The value of good maps was continually impressed on the young Washington. At sixteen, he was already plotting his own surveys. At nineteen, on a voyage to Barbados, the ship's captain nearly missed the island because of a navigational error. Decades later, faulty maps sent Benedict Arnold (pre-defection) up the Kennebec River, forcing his thousand-man contingent to sleep in frozen clothes and eat boiled shoes to survive. In the Revolutionary War's darkest days, Washington kept an eye on his escape route into the jungles of Ohio.
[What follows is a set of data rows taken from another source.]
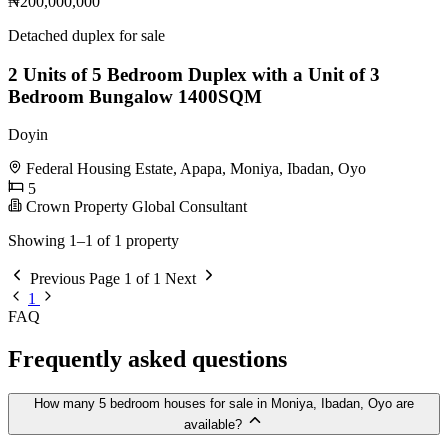
₦200,000,000
Detached duplex for sale
2 Units of 5 Bedroom Duplex with a Unit of 3
Bedroom Bungalow 1400SQM
Doyin
Federal Housing Estate, Apapa, Moniya, Ibadan, Oyo
5
Crown Property Global Consultant
Showing 1–1 of 1 property
Previous
Page 1 of 1
Next
1
FAQ
Frequently asked questions
How many 5 bedroom houses for sale in Moniya, Ibadan, Oyo are
available?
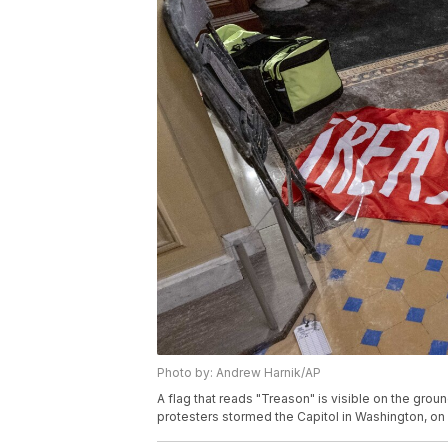
Photo by: Andrew Harnik/AP
A flag that reads "Treason" is visible on the groun
protesters stormed the Capitol in Washington, o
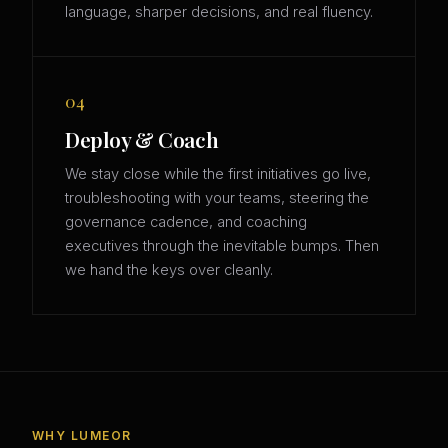
language, sharper decisions, and real fluency.
04
Deploy & Coach
We stay close while the first initiatives go live,
troubleshooting with your teams, steering the
governance cadence, and coaching
executives through the inevitable bumps. Then
we hand the keys over cleanly.
WHY LUMEOR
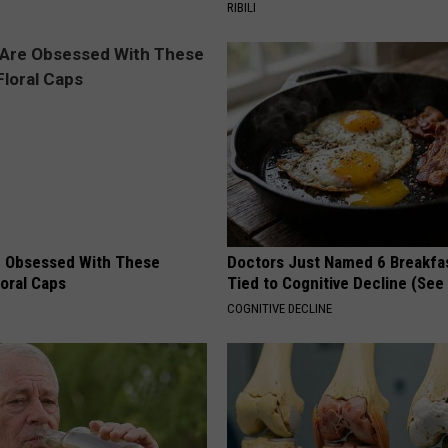
RIBILI
 Obsessed With These
Doctors Just Named 6 Breakfa
loral Caps
Tied to Cognitive Decline (See
COGNITIVE DECLINE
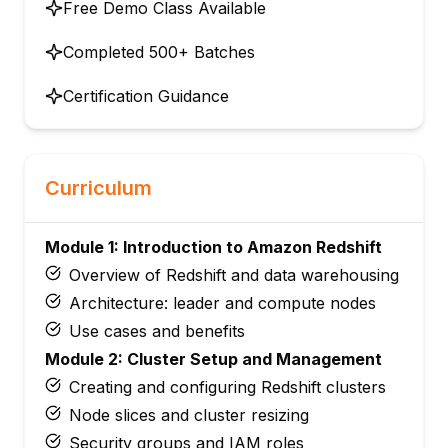
Free Demo Class Available
Completed 500+ Batches
Certification Guidance
Curriculum
Module 1: Introduction to Amazon Redshift
Overview of Redshift and data warehousing
Architecture: leader and compute nodes
Use cases and benefits
Module 2: Cluster Setup and Management
Creating and configuring Redshift clusters
Node slices and cluster resizing
Security groups and IAM roles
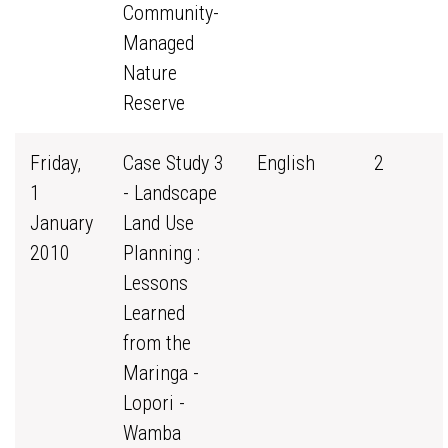
Community-
Managed
Nature
Reserve
Friday,
Case Study 3
English
2
1
- Landscape
January
Land Use
2010
Planning :
Lessons
Learned
from the
Maringa -
Lopori -
Wamba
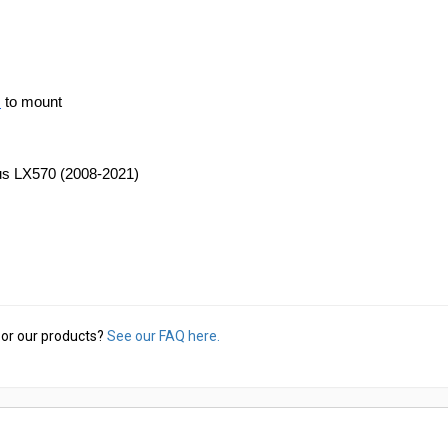
s
 to mount
xus LX570 (2008-2021)
or our products?
See our FAQ here.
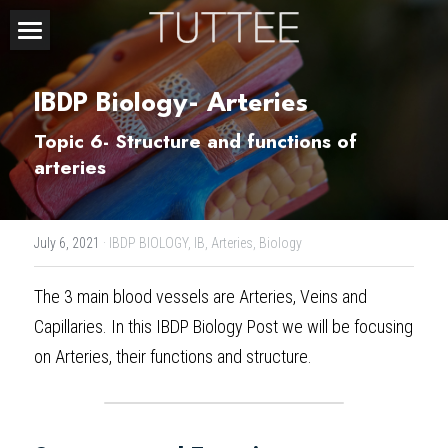
Home
IBDP Biology- Arteries
About Us
Topic 6- Structure and functions of 
Subjects
arteries
Exam Boards
CHEMISTRY
July 6, 2021
·
IBDP BIOLOGY,
IB,
Arteries,
Biology
BIOLOGY
Courses
IBDP
The 3 main blood vessels are Arteries, Veins and 
PHYSICS
IBMYP
Admission Test Prep
IBDP Tuition
Capillaries. In this 
IBDP Biology Post 
we will be focusing 
MATHEMATICS
IGCSE & GCSE
GCE A-Level Tuition
IBDP CHEMISTRY
Student Results
PREDICTED GRADE
on Arteries, their functions and structure.
PSYCHOLOGY
HKDSE
IBMYP Tuition
IBDP PHYSICS
GCE A-LEVEL CHEMISTRY
SAT / SSAT
Question Bank
IBDP STUDENT RESULTS
ECONOMICS
GCE A-LEVELS
I/GCSE Tuition
IBDP ENGLISH
GCE A-LEVEL PHYSICS
IBMYP SCIENCE
UKISET (UK)
IGCSE & GCSE MATHEMATICS
Resources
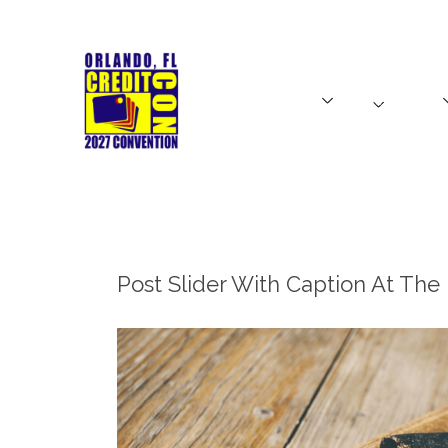
HOME
SPEAKERS
EXHIBITORS
HOME
SPEAKERS
CreditCon Latino
TICKETS
Post Slider With Caption At Th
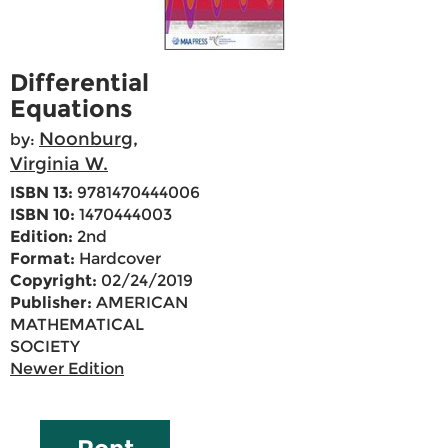
Differential
Equations
Noonburg,
by:
Virginia W.
ISBN 13:
9781470444006
ISBN 10:
1470444003
Edition:
2nd
Format:
Hardcover
Copyright:
02/24/2019
Publisher:
AMERICAN
MATHEMATICAL
SOCIETY
Newer Edition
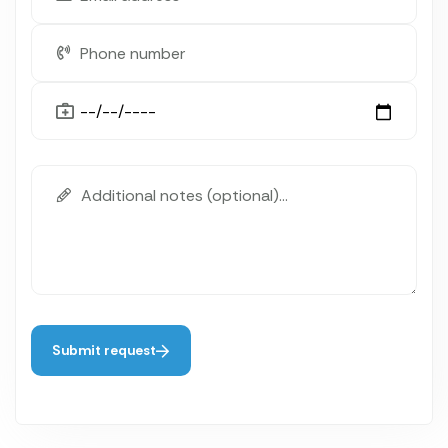
Submit request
Vital tools in the eighteenth century, maps now provide a glimpse into Washington's life and the world he lived in. Unfortunately, Schecter seems more interested in them as visual aids to the text than as cultural artifacts. This left me with questions. One exquisite English chart of Bunker Hill—complete with cartoonish little burning houses—appeared eleven weeks after the battle itself. How were such detailed maps produced so quickly? How were they financed, stored, transported? Before Samuel Johnson's 1755 dictionary penetrated American lexicography, English spelling ran wild. Did word variance ever cause navigation mishaps? On these points, Schecter is mum.
And even as visual aids, the book's maps aren't especially user-friendly. Many battle citations in the text refer to charts in different chapters, making the reader flip back and forth. This is unfortunate in a book with so many battles. In 1780, for example, we learn:
Cornwallis marched northward, arriving at Charlotte on September 26, determined to bring North Carolina under British control. Before leaving South Carolina he had dispatched Lieutenant Colonel Patrick Ferguson with a thousand Loyalists to quell the civil war raging in the western counties, where Whig frontiersmen had been relentlessly attacking Loyalist settlements. As he advanced, Ferguson issued warnings and threats, which infuriated the frontiersmen, who rallied a large force and surrounded Ferguson's column at King's Mountain on October 7.
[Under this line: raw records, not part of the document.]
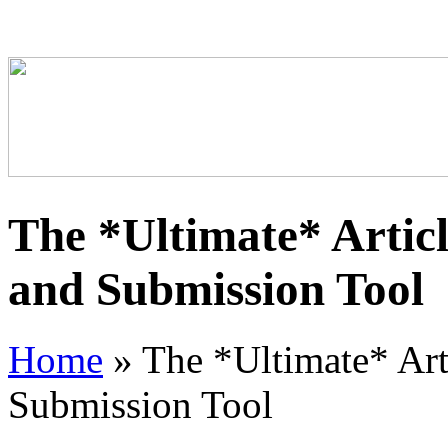
The *Ultimate* Artic
and Submission Tool
Home
»
The *Ultimate* Art
Submission Tool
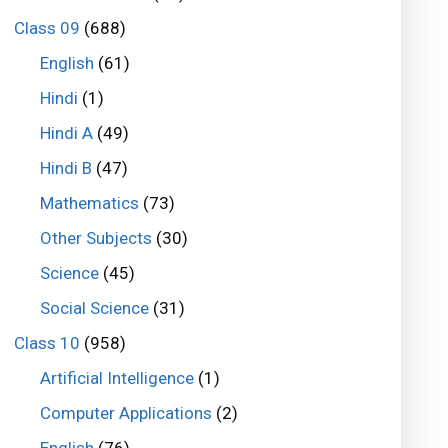
Class 09
(688)
English
(61)
Hindi
(1)
Hindi A
(49)
Hindi B
(47)
Mathematics
(73)
Other Subjects
(30)
Science
(45)
Social Science
(31)
Class 10
(958)
Artificial Intelligence
(1)
Computer Applications
(2)
English
(76)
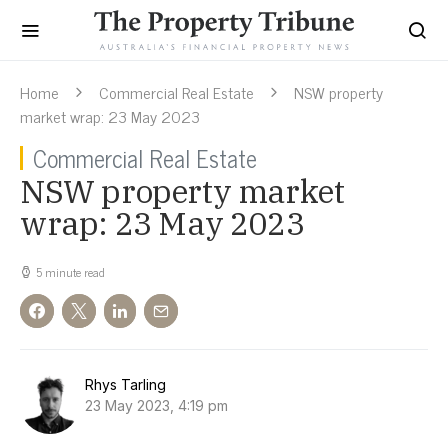
Home
Commercial Real Estate
NSW property
market wrap: 23 May 2023
Commercial Real Estate
NSW property market
wrap: 23 May 2023
5 minute read
Rhys Tarling
23 May 2023, 4:19 pm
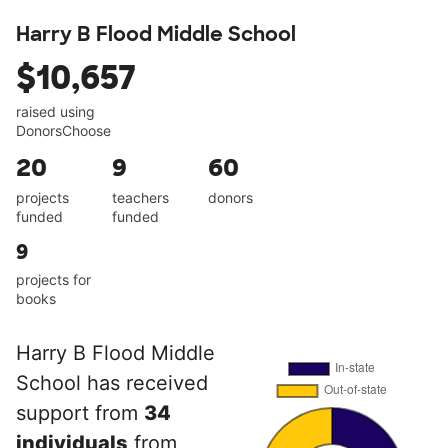
Harry B Flood Middle School
$10,657
raised using
DonorsChoose
20
9
60
projects
teachers
donors
funded
funded
9
projects for
books
Harry B Flood Middle
School has received
support from
34
individuals
from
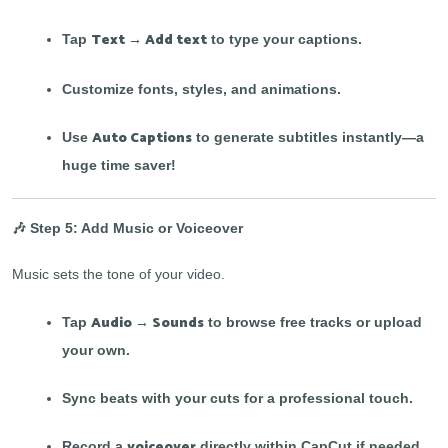
Text → Add text
Tap
to type your captions.
Customize fonts, styles, and animations.
Auto Captions
Use
to generate subtitles instantly—a
huge time saver!
🎶 Step 5: Add Music or Voiceover
Music sets the tone of your video.
Audio → Sounds
Tap
to browse free tracks or upload
your own.
Sync beats with your cuts for a professional touch.
voiceover
Record a
directly within CapCut if needed.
Schecter's war coverage often suffers from such deadening compression. This isn't a high school history text. Schecter would have been better served by spotlighting just a dozen (or less) battles.
But then there are all those beautiful, beautiful maps. It's easy to get lost in the otherworldly romance of the eighteenth century when gazing into these gorgeous color plates and insets. Fussy little serifs swoop under baroque cartouches. Tiny Caribbean islands radiate neatly scripted town names. Ornate wind and current notations follow the curve of the Earth's latitudes. Certain regions appear atrophied, others swollen. Some of the close-ups resemble illuminated manuscripts from centuries earlier: stunning, primitive, and—above all—utterly unrecognizable. This version of America looks like Mordor, or Oz.
Washington's own surveys are far less flashy, containing only occasional hand-drawn arrows for ornamentation. His interest in rivers—specifically their falls, rapids, and portages—was equally utilitarian, even if his long-term vision was vast. He understood the importance of rivers as roads, and the importance of roads to America (after the war, he marveled at a new "mechanical boat" that could chug upstream). He grasped the immense value of the land to the West—both the hostile Colonial zones, and the farther regions marked "intirely [sic] unknown."
And here's where the book may leave modern readers a bit glum. Washington's military and political achievements overshadow his success as a booster of American expansion. In his Potomac Canal project—Washington's "waterway to the west"—one can glimpse the seeds of the strip malls, parking lots, and fast-food monoliths that dot our maps today the way trees dotted his. George Washington's vision is still with us. His success is our sprawl. In a 1785 letter, he summed up this wondrous, terrible future with a three-word edict from the Book of Genesis: The sons and daughters of this new land, he wrote, should "increase and multiply."
Sam McPheeters is a freelance writer living in Pomona, California.